De Rubem Alves
A menina, a gaiola e a bicicleta
Olhem para o menino.
Ele está feliz. Ganhou uma bicicleta.
Era o seu maior desejo.
é a primeira vez que monta numa. Ainda não sabe andar direito. Mas não importa.
Uma vez tem que ser a primeira.
O menino ama a menina.
Convidou-a para passear com ele de bicicleta. Ela aceitou, com uma condição:queria levar consigo o seu pássaro, dentro de uma gaiola enorme.
O menino preferia que ela fosse sozinha com ele. Ficou triste.
Mas concordou.
A gaiola era grande demais.
Não cabia na bicicleta.
A menina teve que fazer o passeio olhando para trás.
Quem carrega gaiolas, olha sempre para trás.
O menino olhava para frente.
Olhando para trás, a menina não podia ver as mesmas coisas que o menino via.
A bicicleta ficou com dó do pássaro.
Pensou que morreria de tristeza se alguém a prendesse numa gaiola.
Resolveu ajudá-lo.
Aproveitando-se do fato de que o menino ainda não sabia andar direito, virou o guidão, endureceu o freio e foi bater direto numa árvore.
Tudo se esparramou pelo chão.
O menino caiu.
A menina caiu.
A gaiola caiu.
O que estava grudado desgrudou.
O que estava amarrado desamarrou.
O que estava embrulhado desembrulhou.
A porta da gaiola se abriu.
O pássaro saiu.
Saiu e parou. Não voou.
Queria ter a certeza de que a menina e o menino não haviam se machucado.
Viu que eles estavam bem.
Cantou, então para eles, o canto da despedida e voou.

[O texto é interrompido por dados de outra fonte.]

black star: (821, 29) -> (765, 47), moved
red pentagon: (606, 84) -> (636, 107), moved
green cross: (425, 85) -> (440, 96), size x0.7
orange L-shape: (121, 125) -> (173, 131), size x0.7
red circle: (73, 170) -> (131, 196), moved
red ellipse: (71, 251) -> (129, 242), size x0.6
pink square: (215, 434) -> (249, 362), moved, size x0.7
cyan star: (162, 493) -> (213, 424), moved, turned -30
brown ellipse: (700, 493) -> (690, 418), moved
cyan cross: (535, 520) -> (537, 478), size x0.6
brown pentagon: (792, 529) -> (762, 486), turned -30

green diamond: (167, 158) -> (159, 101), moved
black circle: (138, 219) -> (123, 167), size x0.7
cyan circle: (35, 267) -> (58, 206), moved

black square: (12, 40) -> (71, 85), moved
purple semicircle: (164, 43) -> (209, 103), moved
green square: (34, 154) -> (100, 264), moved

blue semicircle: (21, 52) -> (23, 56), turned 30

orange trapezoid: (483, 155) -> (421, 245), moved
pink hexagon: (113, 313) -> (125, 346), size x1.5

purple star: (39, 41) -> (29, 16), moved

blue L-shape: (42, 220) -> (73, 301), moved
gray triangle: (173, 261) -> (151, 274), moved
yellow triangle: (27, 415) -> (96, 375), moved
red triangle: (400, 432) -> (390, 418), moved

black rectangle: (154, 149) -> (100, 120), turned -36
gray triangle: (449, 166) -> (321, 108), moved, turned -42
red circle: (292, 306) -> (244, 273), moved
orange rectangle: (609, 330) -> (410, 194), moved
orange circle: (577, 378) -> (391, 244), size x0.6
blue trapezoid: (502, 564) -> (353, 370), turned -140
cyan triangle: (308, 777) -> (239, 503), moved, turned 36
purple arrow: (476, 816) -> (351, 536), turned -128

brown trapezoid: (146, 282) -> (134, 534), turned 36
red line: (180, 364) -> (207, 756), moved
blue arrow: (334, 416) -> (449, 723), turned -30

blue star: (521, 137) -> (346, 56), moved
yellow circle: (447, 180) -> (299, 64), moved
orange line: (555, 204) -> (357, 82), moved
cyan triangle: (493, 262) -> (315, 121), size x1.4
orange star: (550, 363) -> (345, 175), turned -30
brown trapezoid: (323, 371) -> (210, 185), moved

A menina ficou triste porque o pássaro se foi.
Mas era preciso consertar a bicicleta para continuar o passeio.
Ela e o menino trabalharam juntos e a bicicleta ficou como nova.
Mas nem a menina e nem o menino sabiam que, quando uma gaiola é aberta, as borboletas saem dos casulos que as prendem e se põem a voar.
Borboletas, milhares de borboletas, de todas as formas, cores e tamanhos, começaram a seguir o menino, a menina e a bicicleta. Elas tinham estado dormindo na árvore e acordaram com o canto do pássaro.
Agora o menino, a menina e a bicicleta pareciam um cometa, com uma longa cauda colorida de borboletas. É isso que é o arco-íris.
Sem a gaiola para atrapalhar, amenina abraçou o menino.
Um menino abraçado é melhor do que um pássaro engaiolado.
Abraçados, os dois olhavam para frente.
Conversavam sobre as coisas bonitas que viam.
O menino ficou feliz.
A menina ficou feliz.
A bicicleta ficou feliz.
Quanto ao pássaro, foi transformado num anjo, com a missão de proteger o menino, a menina e a bicicleta, guardando os seus caminhos, os desvios, as trilhas e até mesmo as forquilhas onde os fantasmas fazem amor.